08Which pays a better dividend — SBDS or COLM or YETI or AMZN or WMT?
In this comparison, COLM (2.
1% yield), WMT (0. 7% yield) pay a dividend. SBDS, YETI, AMZN do not pay a meaningful dividend and should not be held primarily for income.
09Is SBDS or COLM or YETI or AMZN or WMT better for a retirement portfolio?
For long-horizon retirement investors, Walmart Inc.
(WMT) is the stronger choice — it scores higher on the combination of lower volatility, dividend reliability, and long-term compounding (low volatility (β 0. 11), 0. 7% yield, +542. 5% 10Y return).
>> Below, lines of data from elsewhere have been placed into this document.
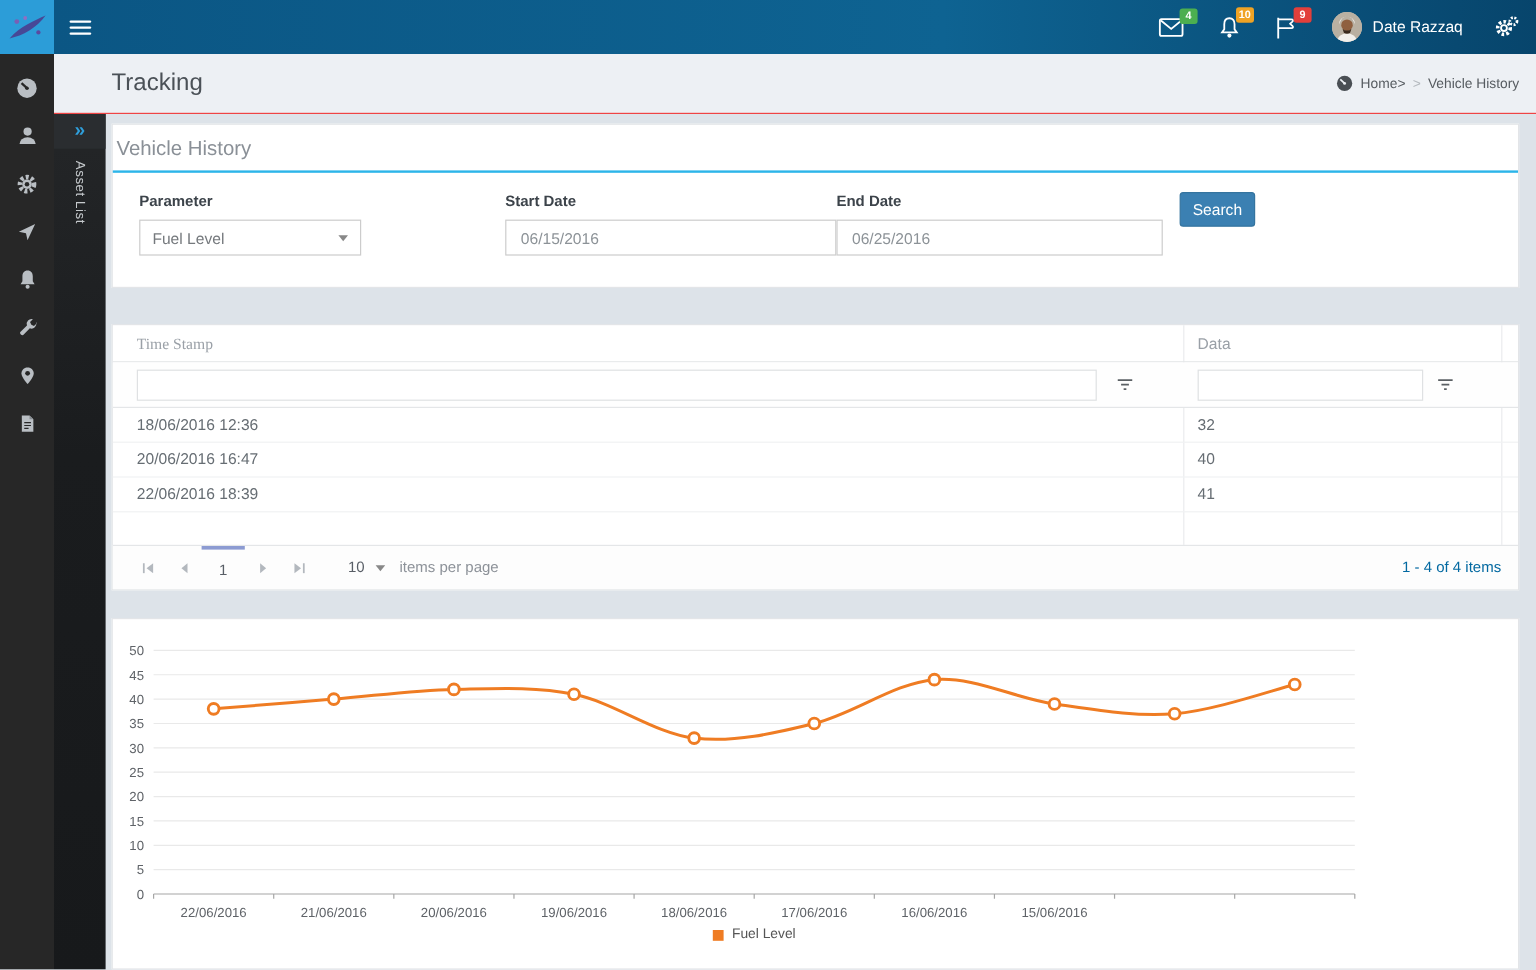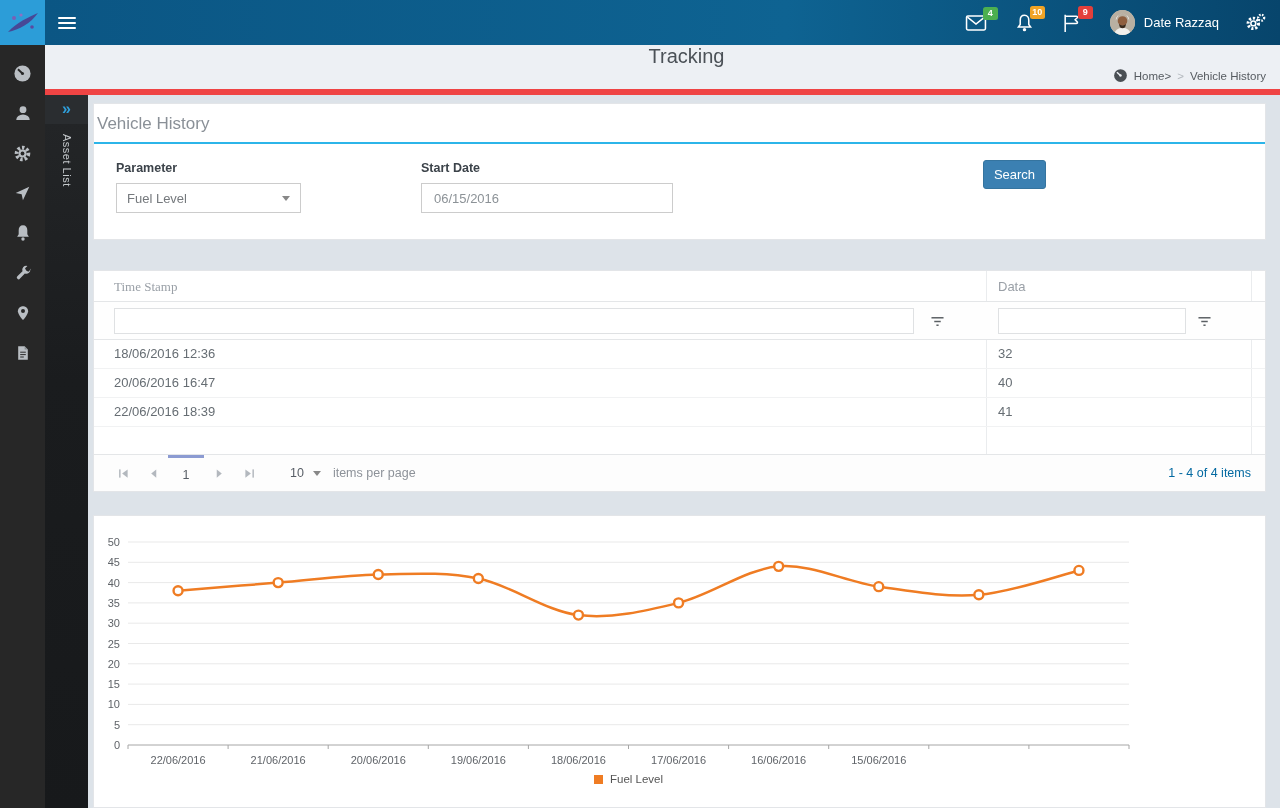--- a/index.html
+++ b/index.html
@@ -29,7 +29,7 @@
   .side-icon { height:40px; width:100%; display:flex; align-items:center; justify-content:center; cursor:pointer; }
   
   .page-header { position:absolute; left:45px; top:45px; right:0; height:50px; background:#edf0f4;
-    border-bottom:6px solid #ef4444; display:flex; align-items:center;flex-direction:column; }
+    border-bottom:1px solid #ef4444; display:flex; align-items:center; }
   .page-title { margin-left:48px; font-size:20px; color:#4b5157; }
   .breadcrumb { margin-left:auto; margin-right:14px; display:flex; align-items:center; gap:6px; font-size:11.5px; color:#565b60; }
   .crumb-sep { color:#b3b8bd; }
YETI Holdings, Inc. (YETI) carries a higher beta of 1. 90 — meaning larger drawdowns in market downturns, which matters significantly when you cannot wait years for a recovery. Both have compounded well over 10 years (WMT: +542. 5%, YETI: +125. 5%), confirming both are viable long-term holds — but the lower-volatility option typically results in less emotional selling during corrections. Retirement portfolios generally favour predictability over maximum returns. Consult a financial advisor before making allocation decisions.
10What are the main differences between SBDS and COLM and YETI and AMZN and WMT?
These companies operate in different sectors (SBDS (Consumer Cyclical) and COLM (Consumer Cyclical) and YETI (Consumer Cyclical) and AMZN (Consumer Cyclical) and WMT (Consumer Defensive)), which means they face different economic cycles, regulatory environments, and macro sensitivities — making direct comparison nuanced.
In terms of investment character: SBDS is a small-cap quality compounder stock; COLM is a small-cap deep-value stock; YETI is a small-cap quality compounder stock; AMZN is a mega-cap quality compounder stock; WMT is a mega-cap quality compounder stock. COLM, WMT pay a dividend while SBDS, YETI, AMZN do not, making them suitable for different income and tax situations. These fundamental differences mean investors should not choose between them on a single metric — the "better stock" depends entirely on which of these characteristics aligns with your investment strategy.